蘇婉晴不知何時出現在不遠處,麵若寒霜。她快步走來,目光如刀般掃過王厲:"宗門內禁止私鬥,王師弟莫非忘了門規?"
王厲悻悻地鬆開林墨,強笑道:"蘇師姐誤會了,我隻是與林師弟"切磋"一下。"
"切磋?"蘇婉晴冷笑,"用弓箭偷襲也算切磋?要不要我也與你"切磋"一番?"
王厲臉色一變。蘇婉晴是煉氣大圓滿的修為,離築基隻差一步,遠非他能抗衡。
"師姐說笑了,我們這就告辭。"王厲狠狠瞪了林墨一眼,帶著跟班灰溜溜地走了。
待他們走遠,蘇婉晴轉向林墨:"你沒事吧?"
"多謝師姐解圍。"林墨感激地說,隨即好奇地問,"師姐怎麼在這裡?"
蘇婉晴指了指林墨懷中的木箱:"我看到你去找陳伯,猜他會給你這個。這些工具年久失修,我那裡有些材料,可以幫你修複。"
林墨心中一暖。沒想到看似冷若冰霜的蘇婉晴,竟如此細心體貼。
兩人一同回到竹韻軒。蘇婉晴從自己的儲物袋中取出幾塊金屬和一些奇特的液體,熟練地幫林墨修複起那些煉器工具。
"師姐也懂煉器?"林墨驚訝地問。
蘇婉晴搖搖頭:"略知一二。陳伯當年...曾指點過我一些基礎。"她頓了頓,"你為何想學煉器?"
林墨坦然相告:"一來是多一門保命的本事;二來..."他猶豫了一下,"我想修複一件舊物。"
"什麼舊物?"
林墨從懷中取出一個布包,小心地打開——裡麵是一塊殘缺的銅鏡碎片,正是他從地球穿越時隨身攜帶的鏡子,如今隻剩巴掌大的一塊。
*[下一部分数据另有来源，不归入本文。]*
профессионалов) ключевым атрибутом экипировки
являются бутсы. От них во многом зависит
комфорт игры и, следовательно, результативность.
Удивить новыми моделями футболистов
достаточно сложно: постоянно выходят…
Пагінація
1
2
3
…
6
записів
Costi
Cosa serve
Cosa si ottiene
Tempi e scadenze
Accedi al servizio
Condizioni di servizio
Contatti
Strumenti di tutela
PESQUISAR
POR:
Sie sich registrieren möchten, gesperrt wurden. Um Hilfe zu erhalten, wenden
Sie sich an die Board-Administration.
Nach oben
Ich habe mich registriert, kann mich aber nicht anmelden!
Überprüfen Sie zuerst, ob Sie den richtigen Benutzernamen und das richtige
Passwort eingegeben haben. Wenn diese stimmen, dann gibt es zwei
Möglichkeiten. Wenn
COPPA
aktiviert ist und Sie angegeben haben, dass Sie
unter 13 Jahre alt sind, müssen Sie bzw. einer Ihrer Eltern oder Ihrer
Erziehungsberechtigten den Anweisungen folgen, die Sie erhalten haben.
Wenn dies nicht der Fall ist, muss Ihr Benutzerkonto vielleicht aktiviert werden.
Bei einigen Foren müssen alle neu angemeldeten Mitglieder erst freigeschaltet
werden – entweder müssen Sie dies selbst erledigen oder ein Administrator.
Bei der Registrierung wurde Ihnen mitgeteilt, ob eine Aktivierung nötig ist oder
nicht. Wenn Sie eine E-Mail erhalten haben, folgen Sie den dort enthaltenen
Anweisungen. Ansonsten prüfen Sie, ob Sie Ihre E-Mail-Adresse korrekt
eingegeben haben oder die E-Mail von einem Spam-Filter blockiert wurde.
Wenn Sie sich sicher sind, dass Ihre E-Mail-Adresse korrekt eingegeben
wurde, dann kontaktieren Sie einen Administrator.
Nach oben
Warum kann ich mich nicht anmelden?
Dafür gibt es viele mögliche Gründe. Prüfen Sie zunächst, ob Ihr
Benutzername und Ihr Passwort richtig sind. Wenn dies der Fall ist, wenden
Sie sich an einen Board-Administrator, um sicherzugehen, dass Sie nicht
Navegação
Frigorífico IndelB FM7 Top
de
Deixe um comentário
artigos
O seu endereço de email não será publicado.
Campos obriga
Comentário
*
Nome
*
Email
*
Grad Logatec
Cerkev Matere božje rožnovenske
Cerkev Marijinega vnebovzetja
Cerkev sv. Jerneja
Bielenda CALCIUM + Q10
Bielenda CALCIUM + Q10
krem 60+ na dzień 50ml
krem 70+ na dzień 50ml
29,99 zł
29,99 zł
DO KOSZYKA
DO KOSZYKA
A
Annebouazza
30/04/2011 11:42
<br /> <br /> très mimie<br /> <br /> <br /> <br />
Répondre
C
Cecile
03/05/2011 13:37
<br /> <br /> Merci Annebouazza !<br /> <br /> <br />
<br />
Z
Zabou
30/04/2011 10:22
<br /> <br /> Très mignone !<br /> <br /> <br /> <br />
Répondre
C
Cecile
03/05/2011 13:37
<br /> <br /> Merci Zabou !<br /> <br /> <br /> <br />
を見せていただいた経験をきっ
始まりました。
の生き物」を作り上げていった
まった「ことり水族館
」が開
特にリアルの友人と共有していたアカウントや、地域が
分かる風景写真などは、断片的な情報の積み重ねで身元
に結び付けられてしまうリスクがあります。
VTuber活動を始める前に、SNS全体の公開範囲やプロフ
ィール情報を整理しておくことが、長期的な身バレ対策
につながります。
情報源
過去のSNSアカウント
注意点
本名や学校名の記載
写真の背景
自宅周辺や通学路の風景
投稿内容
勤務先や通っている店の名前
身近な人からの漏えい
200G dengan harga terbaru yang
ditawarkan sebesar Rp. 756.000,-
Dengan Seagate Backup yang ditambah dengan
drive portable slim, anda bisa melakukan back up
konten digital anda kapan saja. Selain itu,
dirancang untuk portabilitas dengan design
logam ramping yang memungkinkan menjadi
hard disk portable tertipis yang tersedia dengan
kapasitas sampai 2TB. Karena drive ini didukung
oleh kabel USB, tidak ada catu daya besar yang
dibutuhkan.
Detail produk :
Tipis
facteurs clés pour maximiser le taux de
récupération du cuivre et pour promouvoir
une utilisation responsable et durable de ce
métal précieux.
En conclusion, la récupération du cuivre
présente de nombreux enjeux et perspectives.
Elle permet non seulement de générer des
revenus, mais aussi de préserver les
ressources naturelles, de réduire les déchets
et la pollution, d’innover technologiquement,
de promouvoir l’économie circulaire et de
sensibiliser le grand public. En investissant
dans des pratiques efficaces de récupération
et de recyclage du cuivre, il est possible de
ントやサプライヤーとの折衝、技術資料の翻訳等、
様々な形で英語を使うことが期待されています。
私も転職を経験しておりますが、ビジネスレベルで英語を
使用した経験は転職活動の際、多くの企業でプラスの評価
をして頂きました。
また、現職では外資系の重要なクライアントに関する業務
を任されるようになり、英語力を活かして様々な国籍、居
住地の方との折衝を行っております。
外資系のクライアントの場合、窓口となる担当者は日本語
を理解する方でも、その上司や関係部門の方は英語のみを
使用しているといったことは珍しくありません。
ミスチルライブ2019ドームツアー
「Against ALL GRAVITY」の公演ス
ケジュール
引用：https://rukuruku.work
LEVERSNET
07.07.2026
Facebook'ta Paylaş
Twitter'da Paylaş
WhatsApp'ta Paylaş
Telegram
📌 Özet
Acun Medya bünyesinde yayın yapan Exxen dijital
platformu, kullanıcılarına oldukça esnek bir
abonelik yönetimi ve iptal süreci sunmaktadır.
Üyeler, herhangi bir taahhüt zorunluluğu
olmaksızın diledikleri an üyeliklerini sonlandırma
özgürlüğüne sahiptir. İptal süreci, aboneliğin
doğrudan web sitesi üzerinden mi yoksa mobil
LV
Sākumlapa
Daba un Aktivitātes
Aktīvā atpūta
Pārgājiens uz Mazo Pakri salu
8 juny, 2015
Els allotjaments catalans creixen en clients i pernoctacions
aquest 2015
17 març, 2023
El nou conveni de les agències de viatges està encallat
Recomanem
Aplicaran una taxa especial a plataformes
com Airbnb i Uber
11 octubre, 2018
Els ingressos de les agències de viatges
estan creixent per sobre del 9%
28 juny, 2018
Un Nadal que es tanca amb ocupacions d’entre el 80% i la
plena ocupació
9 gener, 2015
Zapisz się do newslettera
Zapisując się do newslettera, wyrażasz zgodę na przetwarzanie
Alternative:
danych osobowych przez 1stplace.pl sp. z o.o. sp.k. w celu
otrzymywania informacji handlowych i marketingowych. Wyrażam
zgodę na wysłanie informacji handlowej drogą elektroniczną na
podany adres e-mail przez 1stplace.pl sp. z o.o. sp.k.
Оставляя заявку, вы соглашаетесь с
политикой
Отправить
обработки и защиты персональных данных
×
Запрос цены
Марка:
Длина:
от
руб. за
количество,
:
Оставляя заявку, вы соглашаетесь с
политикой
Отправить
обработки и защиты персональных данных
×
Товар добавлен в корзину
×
"這是我...家傳之物。雖然殘缺,但對我意義重大。"
蘇婉晴接過銅鏡碎片,仔細端詳:"普通銅鏡而已,沒什麼特彆的。不過..."她指尖泛起一絲靈力,輕輕拂過鏡麵,"咦?竟然能吸收靈力?"
林墨也吃了一驚。他之前從未發現這銅鏡有這等特性。
蘇婉晴將碎片還給林墨:"這鏡子或許真有些門道。等你煉器術有所小成,可以嘗試修複它。"
兩人正說話間,外麵突然傳來一陣急促的腳步聲。
"蘇師姐!林師弟!不好了!"周子陵氣喘籲籲地跑來,"陳伯...陳伯他..."
林墨心頭一緊:"陳伯怎麼了?"
"被人打傷了!我剛路過他茅屋,發現他倒在血泊中!"
林墨和蘇婉晴對視一眼,同時起身向外奔去。
當他們趕到茅屋時,眼前的景象令林墨怒火中燒——陳伯奄奄一息地躺在地上,胸口有一道猙獰的傷口,而他那原本隻剩三根手指的左手,此刻拇指也被齊根切斷!
"陳伯!"林墨衝上前,扶起老人。
蘇婉晴迅速取出一顆丹藥塞入陳伯口中,然後施展治療法術為他止血。
陳伯虛弱地睜開眼,看到林墨,露出一絲苦笑:"小子...你的麻煩...比我預想的...還大..."
"是誰乾的?"林墨咬牙切齒地問。
陳伯艱難地抬起殘缺的左手:"王德海...他認出...這套工具...是我當年...所用..."
林墨這才明白,是自己給陳伯招來了禍端。王長老一定是看到陳伯將煉器工具交給他,才來報複的。
"陳伯放心,我一定為您討回公道!"林墨握緊拳頭,指甲深深掐入掌心。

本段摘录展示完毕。